→ PROBLEM TO WORK ON:
How many lines in the listing below contain the word "memory"? Reply with the number only.

→ ENTRIES SHOWN:
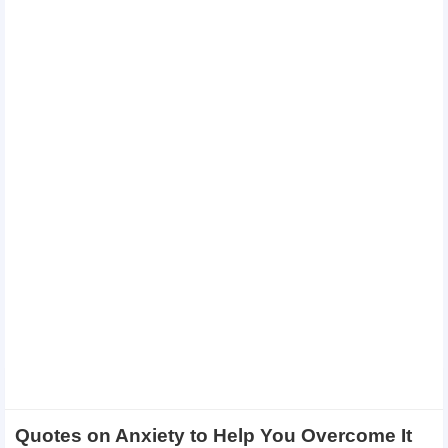
Quotes on Anxiety to Help You Overcome It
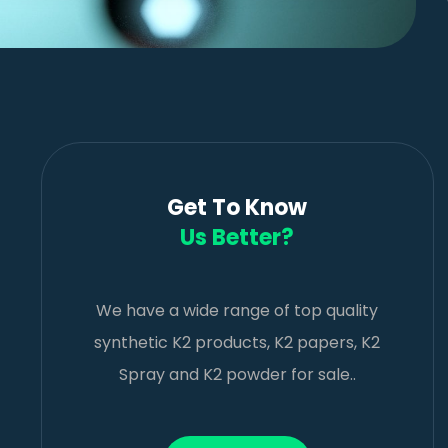
Get To Know
Us Better?
We have a wide range of top quality
synthetic K2 products, K2 papers, K2
Spray and K2 powder for sale..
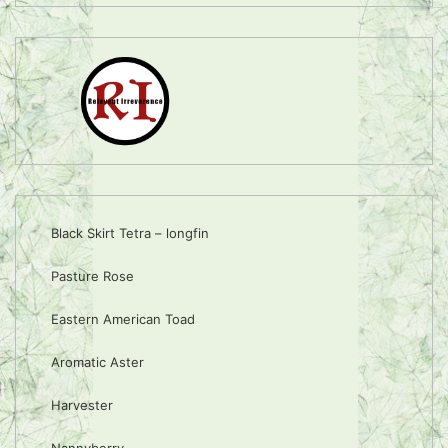
Black Skirt Tetra – longfin
Pasture Rose
Eastern American Toad
Aromatic Aster
Harvester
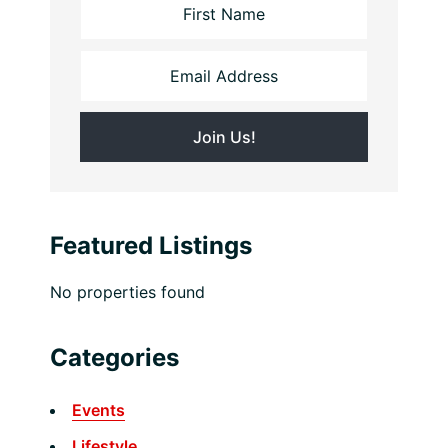
Featured Listings
No properties found
Categories
Events
Lifestyle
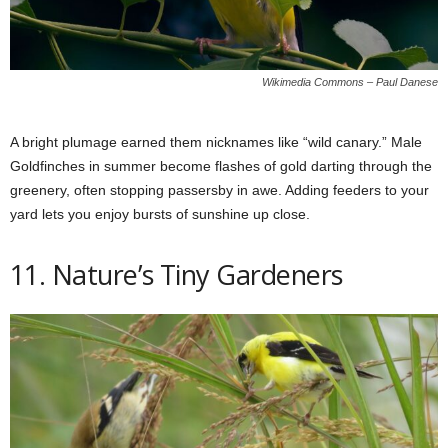
Wikimedia Commons – Paul Danese
A bright plumage earned them nicknames like “wild canary.” Male
Goldfinches in summer become flashes of gold darting through the
greenery, often stopping passersby in awe. Adding feeders to your
yard lets you enjoy bursts of sunshine up close.
11. Nature’s Tiny Gardeners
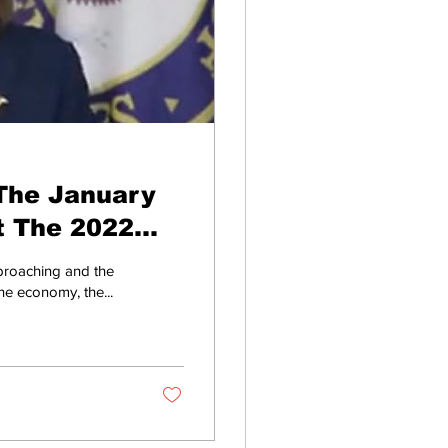
The January
t The 2022
proaching and the
he economy, the...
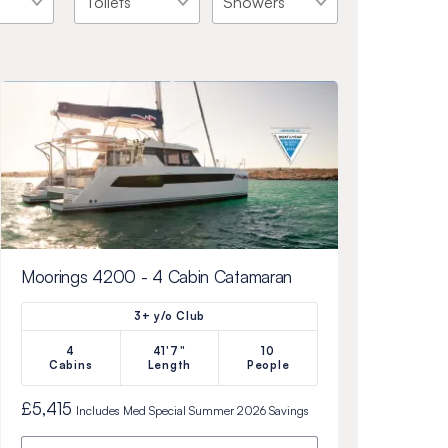
Moorings 4200 - 4 Cabin Catamaran
3+ y/o Club
4
41'7"
10
Cabins
Length
People
£5,415
Includes
Med Special Summer 2026
Savings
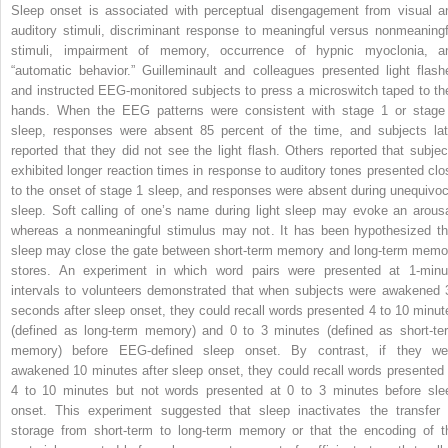
Sleep onset is associated with perceptual disengagement from visual a
auditory stimuli, discriminant response to meaningful versus nonmeaningf
stimuli, impairment of memory, occurrence of hypnic myoclonia, a
“automatic behavior.” Guilleminault and colleagues presented light flash
and instructed EEG-monitored subjects to press a microswitch taped to the
hands. When the EEG patterns were consistent with stage 1 or stage
sleep, responses were absent 85 percent of the time, and subjects lat
reported that they did not see the light flash. Others reported that subjec
exhibited longer reaction times in response to auditory tones presented clo
to the onset of stage 1 sleep, and responses were absent during unequivoc
sleep. Soft calling of one’s name during light sleep may evoke an arousa
whereas a nonmeaningful stimulus may not. It has been hypothesized th
sleep may close the gate between short-term memory and long-term memo
stores. An experiment in which word pairs were presented at 1-minu
intervals to volunteers demonstrated that when subjects were awakened 
seconds after sleep onset, they could recall words presented 4 to 10 minut
(defined as long-term memory) and 0 to 3 minutes (defined as short-te
memory) before EEG-defined sleep onset. By contrast, if they we
awakened 10 minutes after sleep onset, they could recall words presented 
4 to 10 minutes but not words presented at 0 to 3 minutes before sle
onset. This experiment suggested that sleep inactivates the transfer 
storage from short-term to long-term memory or that the encoding of t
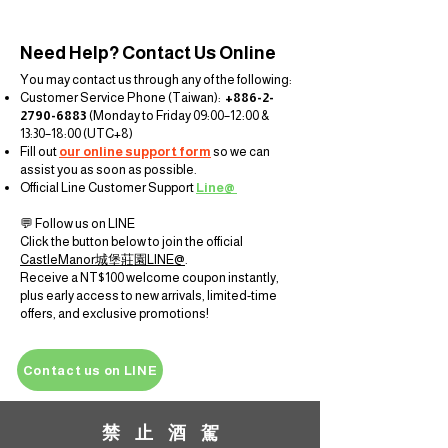
Need Help? Contact Us Online
You may contact us through any of the following:
Customer Service Phone (Taiwan):
+886-2-
2790-6883
(Monday to Friday 09:00–12:00 &
13:30–18:00 (UTC+8)
Fill out
our online support form
so we can
assist you as soon as possible.
Official Line Customer Support
Line@
💬 Follow us on LINE
Click the button below to join the official
CastleManor
城堡莊
園
LINE@
.
Receive a NT$100 welcome coupon instantly,
plus early access to new arrivals, limited-time
offers, and exclusive promotions!
Contact us on LINE
禁 止 酒 駕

→ RESULT OF THE EXERCISE:
5